[Supplied records — start]

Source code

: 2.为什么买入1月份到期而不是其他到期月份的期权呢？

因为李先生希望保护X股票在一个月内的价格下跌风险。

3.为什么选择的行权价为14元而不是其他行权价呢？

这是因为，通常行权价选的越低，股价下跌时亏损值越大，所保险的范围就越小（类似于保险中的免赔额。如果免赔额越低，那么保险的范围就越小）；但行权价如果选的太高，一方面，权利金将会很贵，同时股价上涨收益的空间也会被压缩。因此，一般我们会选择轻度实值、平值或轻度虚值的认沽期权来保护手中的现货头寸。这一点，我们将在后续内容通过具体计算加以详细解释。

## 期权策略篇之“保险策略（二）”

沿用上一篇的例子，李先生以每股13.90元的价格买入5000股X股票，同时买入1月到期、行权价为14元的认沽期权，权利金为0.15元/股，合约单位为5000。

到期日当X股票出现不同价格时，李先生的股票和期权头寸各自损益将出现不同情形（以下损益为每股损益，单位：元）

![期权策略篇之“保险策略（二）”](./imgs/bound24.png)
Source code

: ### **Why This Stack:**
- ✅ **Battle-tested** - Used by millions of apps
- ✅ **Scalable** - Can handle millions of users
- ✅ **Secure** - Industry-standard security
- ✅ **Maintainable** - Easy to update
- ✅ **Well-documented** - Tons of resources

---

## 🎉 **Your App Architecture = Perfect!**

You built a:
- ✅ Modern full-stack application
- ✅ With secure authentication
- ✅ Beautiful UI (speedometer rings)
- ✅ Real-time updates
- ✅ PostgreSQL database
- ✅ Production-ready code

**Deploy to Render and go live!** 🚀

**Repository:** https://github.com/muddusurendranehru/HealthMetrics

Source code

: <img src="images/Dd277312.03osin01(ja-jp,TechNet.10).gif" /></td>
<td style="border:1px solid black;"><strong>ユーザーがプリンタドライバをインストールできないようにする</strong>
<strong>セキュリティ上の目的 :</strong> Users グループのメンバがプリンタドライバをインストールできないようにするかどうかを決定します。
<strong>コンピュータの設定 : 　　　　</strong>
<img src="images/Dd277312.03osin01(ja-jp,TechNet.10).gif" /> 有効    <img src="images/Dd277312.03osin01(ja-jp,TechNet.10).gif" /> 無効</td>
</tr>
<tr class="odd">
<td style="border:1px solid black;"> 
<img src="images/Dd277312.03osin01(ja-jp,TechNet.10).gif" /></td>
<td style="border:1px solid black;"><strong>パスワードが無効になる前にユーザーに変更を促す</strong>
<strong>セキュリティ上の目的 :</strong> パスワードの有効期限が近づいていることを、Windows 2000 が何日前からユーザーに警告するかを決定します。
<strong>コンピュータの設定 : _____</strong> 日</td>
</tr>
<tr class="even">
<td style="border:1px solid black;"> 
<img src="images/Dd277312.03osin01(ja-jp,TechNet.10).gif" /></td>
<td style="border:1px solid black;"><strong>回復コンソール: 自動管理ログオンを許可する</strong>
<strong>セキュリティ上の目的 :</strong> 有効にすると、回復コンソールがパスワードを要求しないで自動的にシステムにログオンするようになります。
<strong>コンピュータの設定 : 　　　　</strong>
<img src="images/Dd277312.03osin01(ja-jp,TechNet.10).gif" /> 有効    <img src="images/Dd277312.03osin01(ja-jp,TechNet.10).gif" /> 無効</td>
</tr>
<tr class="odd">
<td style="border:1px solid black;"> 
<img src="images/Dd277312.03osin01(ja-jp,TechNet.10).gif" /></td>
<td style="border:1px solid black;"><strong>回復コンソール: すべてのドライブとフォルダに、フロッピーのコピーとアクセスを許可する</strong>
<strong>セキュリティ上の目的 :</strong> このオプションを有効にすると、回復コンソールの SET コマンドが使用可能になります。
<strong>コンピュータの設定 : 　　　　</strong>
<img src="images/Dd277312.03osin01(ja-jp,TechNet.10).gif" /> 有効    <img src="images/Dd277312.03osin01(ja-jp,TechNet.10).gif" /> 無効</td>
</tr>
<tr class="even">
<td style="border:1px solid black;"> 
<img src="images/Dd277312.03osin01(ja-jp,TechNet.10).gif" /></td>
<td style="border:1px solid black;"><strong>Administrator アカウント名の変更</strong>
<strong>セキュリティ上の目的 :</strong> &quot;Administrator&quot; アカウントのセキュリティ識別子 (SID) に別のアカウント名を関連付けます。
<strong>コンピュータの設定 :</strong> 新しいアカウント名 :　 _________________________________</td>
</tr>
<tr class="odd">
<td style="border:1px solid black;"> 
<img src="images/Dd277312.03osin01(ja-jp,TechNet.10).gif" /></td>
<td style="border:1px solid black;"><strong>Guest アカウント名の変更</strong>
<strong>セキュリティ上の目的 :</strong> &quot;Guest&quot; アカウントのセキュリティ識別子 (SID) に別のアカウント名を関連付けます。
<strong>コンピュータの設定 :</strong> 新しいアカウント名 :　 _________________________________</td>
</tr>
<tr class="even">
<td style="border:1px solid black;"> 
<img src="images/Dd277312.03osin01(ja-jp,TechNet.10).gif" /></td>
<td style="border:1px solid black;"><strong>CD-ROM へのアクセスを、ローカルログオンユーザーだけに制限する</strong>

[Supplied records — finish]

- **Work required**:
Copy out every line in the entries above that holds "アカウント名の変更".

- **Answer to this problem**:
<td style="border:1px solid black;"><strong>Administrator アカウント名の変更</strong>
<td style="border:1px solid black;"><strong>Guest アカウント名の変更</strong>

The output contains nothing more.